When I think of Montage (and collage for that matter), I immediately think of those popular in the 60s; to name the main ones David Hockney, Peter Blake and Richard Hamilton. So I will use this post now to discuss how I feel about the work of these artists, before moving onto this day and an age and the sorts things people are doing with digital montage these days.
David Hockney:
After spending most of the 60s and 70s painting his famous scenes of people splashing about in LA, and pictures exploring his personal friendships at the time, in the 80s he focussed more on the collage. He had always used photographs to copy from when painting/drawing, but with his collages he was now using his camera as part of the process to address the limitations of both painting (in its reliance on subjective, psychological ways of seeing) and photography itself (as he claimed it only really gave a geometric view of the world) (1). In short, his collage work was a way of seeing things from different perspectives all at the same time.

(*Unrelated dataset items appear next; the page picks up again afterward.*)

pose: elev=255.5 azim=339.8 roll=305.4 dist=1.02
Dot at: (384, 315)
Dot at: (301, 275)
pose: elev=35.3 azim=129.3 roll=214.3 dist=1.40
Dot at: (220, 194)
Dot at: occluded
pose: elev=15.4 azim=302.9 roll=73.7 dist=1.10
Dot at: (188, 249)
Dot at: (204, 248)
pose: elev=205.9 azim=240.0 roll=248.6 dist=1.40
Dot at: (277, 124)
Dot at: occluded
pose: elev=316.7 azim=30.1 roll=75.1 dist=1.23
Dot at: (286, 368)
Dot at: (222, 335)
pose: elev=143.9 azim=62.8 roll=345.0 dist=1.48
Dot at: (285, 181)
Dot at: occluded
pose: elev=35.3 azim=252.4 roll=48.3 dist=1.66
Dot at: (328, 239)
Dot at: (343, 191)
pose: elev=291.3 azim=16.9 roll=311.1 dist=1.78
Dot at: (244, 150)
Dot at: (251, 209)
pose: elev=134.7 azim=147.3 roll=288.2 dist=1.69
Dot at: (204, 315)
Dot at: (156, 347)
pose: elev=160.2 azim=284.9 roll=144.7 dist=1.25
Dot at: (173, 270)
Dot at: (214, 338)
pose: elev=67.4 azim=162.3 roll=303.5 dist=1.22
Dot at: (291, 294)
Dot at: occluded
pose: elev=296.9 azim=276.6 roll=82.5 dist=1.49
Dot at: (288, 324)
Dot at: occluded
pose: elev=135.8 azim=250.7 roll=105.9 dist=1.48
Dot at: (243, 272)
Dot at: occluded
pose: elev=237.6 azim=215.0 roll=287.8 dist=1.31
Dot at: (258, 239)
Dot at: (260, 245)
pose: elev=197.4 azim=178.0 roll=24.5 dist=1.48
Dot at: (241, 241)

Pearblossom Highway (1986). Hockney views collages such as this as- not photography- but drawing: "Because there is no single way to join them. If you make a decision about something like that, isn’t that exactly what you are doing when you are drawing?" |
Place Furstenberg Paris (1985) This is what I meant. It seems more than just taking pictures around the same area and placing them together. The act itself almost creates its own new texture in the road spaces. This reminds me of the patternisation when using the clone tool in photoshop, for although we are going for a smooth clone, sometimes its nice to leave it looking rough for artistic effect.
Peter Blake
Best known for his collage for The Beatles's Sgt Pepper's Lonely Heart's Club Band (1967), Blake's work combined characters and scenes from folklore and literature with fine art strokes. His collage is more traditional, involving cutting and sticking pictures and "found" materials and arranging them in his own style, unlike Hockney's own photographs of one particular scene.